I guess it has been a tough week and a memory-surge of the past does not help. I was watching a documentary last night about polar bears. How one Mother Bear with a cub struggled to survive on a rocky island, scouring the area for grass in all desperation and consuming remains of a whale’s bone for calcium in order to feed the dear baby, fighting off nasty male bears that threaten their safety etc. And another Mother Bear with 2 cubs, had better lucky with an iceberg that brought them to the snowy landscape they needed to survive, with a good supply of seals as prey. This single little bear was almost half the size of the two other babies, having been starved for the past 4 months! What a sight, a sad unfortunate sight. I’m not sure if this story makes any sense to anyone, but I think it brought me to tears looking at how the Mother Bear with a single cub had to hunt precariously to produce milk to keep her baby alive, how she had to weigh the risks of fighting a pod of walruses against losing her life and leaving the poor little fella in the wild. Maybe, even resorting to consuming grass and chewing off the whale bone, definitely a disheartening sight. Life is tough out there, and the little one was much of a liability. It somehow got me thinking if I had been like that. Was there a time when I was a liability that could have hindered some form of progress? As the unknowing bear cub duo chased after their mother as she hunted, it scared away some good prey. Did I ever make the same silly mistakes in the past?

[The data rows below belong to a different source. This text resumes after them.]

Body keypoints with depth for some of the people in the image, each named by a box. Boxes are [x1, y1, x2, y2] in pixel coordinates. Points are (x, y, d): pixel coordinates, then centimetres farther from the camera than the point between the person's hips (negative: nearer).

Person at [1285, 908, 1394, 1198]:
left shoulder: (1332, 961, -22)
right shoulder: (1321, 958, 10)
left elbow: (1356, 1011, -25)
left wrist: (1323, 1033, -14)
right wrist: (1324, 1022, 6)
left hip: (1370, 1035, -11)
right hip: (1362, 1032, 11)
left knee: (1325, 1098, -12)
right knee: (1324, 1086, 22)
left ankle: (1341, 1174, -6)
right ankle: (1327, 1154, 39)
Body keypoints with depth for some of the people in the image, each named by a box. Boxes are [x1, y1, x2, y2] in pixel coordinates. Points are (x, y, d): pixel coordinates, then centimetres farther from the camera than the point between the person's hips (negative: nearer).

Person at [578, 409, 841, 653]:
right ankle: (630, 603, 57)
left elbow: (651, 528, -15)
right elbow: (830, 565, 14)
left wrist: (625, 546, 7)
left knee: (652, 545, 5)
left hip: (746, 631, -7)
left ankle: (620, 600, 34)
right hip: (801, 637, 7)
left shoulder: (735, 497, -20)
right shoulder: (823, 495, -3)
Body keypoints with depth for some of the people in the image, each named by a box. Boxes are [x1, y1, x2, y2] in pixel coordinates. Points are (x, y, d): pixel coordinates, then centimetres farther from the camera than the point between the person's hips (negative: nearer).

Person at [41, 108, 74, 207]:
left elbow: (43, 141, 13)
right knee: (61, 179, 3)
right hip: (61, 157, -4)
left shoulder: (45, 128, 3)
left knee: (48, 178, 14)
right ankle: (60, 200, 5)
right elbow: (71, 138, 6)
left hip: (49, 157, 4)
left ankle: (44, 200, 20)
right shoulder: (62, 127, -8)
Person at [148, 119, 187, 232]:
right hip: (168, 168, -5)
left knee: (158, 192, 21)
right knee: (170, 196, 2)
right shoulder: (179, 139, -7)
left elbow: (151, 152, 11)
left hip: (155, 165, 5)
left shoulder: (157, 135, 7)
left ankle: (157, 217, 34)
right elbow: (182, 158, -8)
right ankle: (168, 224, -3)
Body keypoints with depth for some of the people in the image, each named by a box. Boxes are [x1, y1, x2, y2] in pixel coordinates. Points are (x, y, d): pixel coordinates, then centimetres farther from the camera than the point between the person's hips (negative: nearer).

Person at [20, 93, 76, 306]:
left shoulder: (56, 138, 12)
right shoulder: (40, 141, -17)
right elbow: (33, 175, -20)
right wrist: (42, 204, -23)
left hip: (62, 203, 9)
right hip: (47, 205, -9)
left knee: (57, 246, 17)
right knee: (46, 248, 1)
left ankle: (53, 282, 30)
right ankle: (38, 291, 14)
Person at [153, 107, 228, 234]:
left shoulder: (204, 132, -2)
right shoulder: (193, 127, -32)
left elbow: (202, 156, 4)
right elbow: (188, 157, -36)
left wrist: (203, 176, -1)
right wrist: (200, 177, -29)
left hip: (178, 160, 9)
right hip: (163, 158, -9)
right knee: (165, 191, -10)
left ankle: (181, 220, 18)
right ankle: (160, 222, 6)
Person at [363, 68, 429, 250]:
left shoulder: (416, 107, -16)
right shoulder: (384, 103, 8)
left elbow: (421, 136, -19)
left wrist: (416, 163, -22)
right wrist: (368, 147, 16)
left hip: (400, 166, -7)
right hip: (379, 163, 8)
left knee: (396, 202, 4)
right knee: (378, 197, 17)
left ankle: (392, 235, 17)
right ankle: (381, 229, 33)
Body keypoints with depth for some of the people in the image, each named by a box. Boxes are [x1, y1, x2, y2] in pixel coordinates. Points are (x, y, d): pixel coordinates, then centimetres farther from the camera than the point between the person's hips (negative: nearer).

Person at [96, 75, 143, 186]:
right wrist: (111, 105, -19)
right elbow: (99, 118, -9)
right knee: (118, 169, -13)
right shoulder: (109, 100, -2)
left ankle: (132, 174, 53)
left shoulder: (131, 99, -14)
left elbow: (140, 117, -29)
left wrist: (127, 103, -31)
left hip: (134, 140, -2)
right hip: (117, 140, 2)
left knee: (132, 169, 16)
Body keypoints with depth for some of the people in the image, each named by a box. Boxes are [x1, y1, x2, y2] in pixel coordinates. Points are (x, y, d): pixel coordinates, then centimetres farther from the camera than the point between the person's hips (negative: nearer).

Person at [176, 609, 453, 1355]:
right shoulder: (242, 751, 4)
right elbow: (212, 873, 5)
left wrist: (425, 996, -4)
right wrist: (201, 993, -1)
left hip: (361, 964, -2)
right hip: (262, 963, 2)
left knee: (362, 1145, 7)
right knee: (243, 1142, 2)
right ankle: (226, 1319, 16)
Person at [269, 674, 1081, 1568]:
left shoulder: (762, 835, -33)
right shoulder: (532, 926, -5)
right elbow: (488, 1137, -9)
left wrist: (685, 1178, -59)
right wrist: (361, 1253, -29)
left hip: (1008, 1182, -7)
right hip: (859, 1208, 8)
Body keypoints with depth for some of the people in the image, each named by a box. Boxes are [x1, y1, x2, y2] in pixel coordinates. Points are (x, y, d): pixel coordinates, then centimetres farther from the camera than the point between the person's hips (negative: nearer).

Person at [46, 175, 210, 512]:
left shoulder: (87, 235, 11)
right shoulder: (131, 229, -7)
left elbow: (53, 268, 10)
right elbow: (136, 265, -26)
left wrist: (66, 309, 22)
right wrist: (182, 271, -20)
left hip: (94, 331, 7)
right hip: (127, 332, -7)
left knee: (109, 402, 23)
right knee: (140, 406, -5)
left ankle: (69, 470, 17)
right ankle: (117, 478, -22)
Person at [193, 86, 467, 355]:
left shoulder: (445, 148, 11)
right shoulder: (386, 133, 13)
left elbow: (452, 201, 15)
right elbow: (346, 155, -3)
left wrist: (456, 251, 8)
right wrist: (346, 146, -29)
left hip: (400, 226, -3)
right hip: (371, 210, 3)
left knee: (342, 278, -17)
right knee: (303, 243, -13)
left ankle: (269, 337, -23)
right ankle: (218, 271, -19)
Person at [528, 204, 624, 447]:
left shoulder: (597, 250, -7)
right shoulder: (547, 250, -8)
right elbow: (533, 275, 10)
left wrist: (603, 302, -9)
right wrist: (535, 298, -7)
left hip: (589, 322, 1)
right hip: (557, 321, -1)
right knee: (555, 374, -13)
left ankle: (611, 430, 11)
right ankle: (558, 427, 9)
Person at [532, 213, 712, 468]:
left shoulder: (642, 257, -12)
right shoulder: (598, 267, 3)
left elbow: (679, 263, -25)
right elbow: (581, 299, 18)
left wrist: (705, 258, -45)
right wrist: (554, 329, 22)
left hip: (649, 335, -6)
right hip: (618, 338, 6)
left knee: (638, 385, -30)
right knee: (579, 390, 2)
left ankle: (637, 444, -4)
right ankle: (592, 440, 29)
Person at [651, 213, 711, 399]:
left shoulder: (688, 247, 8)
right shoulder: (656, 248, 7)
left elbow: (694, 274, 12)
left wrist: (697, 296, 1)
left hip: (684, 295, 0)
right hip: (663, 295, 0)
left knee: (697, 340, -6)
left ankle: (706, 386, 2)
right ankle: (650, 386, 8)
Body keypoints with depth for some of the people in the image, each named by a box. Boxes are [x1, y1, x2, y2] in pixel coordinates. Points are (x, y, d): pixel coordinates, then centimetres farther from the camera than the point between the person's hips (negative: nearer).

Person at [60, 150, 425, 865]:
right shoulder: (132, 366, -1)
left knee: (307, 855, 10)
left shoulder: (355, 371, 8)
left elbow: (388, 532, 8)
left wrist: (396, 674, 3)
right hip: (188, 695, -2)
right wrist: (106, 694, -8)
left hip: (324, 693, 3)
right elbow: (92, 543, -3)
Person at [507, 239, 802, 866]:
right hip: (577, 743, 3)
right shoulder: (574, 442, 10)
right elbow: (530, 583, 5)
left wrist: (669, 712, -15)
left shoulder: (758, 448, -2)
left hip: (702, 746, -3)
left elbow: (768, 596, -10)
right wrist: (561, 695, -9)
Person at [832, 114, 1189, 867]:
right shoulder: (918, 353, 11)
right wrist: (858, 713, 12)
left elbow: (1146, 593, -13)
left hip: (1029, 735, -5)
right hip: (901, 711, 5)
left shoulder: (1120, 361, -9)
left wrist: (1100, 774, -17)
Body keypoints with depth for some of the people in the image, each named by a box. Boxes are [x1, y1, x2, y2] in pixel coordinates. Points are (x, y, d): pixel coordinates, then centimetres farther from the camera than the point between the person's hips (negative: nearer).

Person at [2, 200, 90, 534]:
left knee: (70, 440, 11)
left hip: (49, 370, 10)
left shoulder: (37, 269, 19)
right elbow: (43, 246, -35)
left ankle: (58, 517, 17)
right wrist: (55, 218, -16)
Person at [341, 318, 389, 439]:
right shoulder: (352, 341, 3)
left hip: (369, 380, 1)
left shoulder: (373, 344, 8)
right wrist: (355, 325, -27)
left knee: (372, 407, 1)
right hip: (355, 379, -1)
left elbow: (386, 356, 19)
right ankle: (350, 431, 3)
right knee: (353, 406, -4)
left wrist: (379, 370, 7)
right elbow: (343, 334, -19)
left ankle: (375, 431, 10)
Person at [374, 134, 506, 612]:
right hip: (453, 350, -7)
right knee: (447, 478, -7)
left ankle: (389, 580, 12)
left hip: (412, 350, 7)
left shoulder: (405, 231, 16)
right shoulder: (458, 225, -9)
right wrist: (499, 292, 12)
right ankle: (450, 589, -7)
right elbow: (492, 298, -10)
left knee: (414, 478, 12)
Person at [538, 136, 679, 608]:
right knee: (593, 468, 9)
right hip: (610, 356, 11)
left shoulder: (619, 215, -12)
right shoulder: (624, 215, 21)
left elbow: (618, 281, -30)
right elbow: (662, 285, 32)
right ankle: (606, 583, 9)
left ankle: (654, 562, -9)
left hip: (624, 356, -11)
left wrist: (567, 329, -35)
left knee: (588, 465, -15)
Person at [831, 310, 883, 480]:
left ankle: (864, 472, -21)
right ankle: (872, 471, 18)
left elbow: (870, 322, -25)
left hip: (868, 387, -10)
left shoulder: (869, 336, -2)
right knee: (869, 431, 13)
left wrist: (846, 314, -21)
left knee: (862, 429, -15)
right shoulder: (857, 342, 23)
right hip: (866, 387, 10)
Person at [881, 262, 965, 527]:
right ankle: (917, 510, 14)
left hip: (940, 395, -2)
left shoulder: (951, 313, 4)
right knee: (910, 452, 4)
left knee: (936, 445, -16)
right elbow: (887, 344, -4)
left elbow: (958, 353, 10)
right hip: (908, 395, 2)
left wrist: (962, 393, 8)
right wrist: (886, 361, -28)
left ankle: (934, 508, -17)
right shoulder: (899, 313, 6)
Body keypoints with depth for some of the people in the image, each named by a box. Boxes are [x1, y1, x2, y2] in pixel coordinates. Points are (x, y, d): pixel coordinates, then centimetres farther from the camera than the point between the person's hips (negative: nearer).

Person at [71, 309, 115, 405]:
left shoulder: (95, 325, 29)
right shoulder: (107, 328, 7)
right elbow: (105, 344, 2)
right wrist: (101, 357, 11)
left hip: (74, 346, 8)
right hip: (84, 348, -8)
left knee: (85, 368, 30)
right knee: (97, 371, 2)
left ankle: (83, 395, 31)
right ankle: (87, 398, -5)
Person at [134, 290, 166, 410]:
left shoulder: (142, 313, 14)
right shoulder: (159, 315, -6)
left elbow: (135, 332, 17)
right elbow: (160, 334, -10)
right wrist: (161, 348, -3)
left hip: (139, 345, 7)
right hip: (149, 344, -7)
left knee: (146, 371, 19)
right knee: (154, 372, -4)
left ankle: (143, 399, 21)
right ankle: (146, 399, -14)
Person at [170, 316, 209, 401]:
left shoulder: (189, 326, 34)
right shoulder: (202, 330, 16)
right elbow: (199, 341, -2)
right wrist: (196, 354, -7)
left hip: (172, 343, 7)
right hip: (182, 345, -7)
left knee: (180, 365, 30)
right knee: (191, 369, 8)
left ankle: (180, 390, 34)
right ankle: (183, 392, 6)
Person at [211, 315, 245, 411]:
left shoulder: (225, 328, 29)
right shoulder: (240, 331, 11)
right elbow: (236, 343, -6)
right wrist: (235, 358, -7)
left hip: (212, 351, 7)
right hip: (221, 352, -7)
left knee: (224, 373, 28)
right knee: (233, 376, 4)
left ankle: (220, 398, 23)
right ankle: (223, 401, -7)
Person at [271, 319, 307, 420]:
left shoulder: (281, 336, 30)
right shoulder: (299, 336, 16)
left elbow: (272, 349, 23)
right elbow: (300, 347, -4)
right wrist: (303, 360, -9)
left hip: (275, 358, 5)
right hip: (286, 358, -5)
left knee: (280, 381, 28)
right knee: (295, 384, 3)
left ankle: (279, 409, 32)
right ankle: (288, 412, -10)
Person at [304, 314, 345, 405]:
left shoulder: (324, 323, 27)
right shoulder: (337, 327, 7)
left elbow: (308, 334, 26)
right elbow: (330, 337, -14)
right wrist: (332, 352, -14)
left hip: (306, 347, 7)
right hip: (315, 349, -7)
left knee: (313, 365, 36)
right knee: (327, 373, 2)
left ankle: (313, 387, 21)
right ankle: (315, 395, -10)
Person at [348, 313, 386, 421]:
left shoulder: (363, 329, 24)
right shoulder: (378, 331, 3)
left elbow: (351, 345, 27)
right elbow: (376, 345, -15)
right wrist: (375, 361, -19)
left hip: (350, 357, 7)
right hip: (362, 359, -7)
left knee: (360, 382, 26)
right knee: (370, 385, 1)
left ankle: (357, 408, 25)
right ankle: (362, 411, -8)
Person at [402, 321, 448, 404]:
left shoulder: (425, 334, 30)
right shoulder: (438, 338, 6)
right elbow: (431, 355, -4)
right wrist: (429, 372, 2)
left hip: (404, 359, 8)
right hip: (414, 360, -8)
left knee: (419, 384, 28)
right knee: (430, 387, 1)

Worse than the above – there is no longer a chance to remedy the wrongdoings today.
It really seems like a disjointed thought-regurgitation here so kindly forgive me. It’s a general feeling of dejection about how things have gone south. Illnesses that appear so simple, but due to a lack of sufferers, we will not get a cure. How counter-intuitive must this get? Then it all comes in a landslide – we lose the ones we love, we wonder if we could have done better, we wonder if things could change. We might wish, as often, “one little bit of change at a time”. But it doesn’t always work that way. And for the 101% of the time, it does not for me.
I guess this is more a realisation process that came too late for me, so to all who may chance upon this, don’t live to regret something you might be able to do right sooner.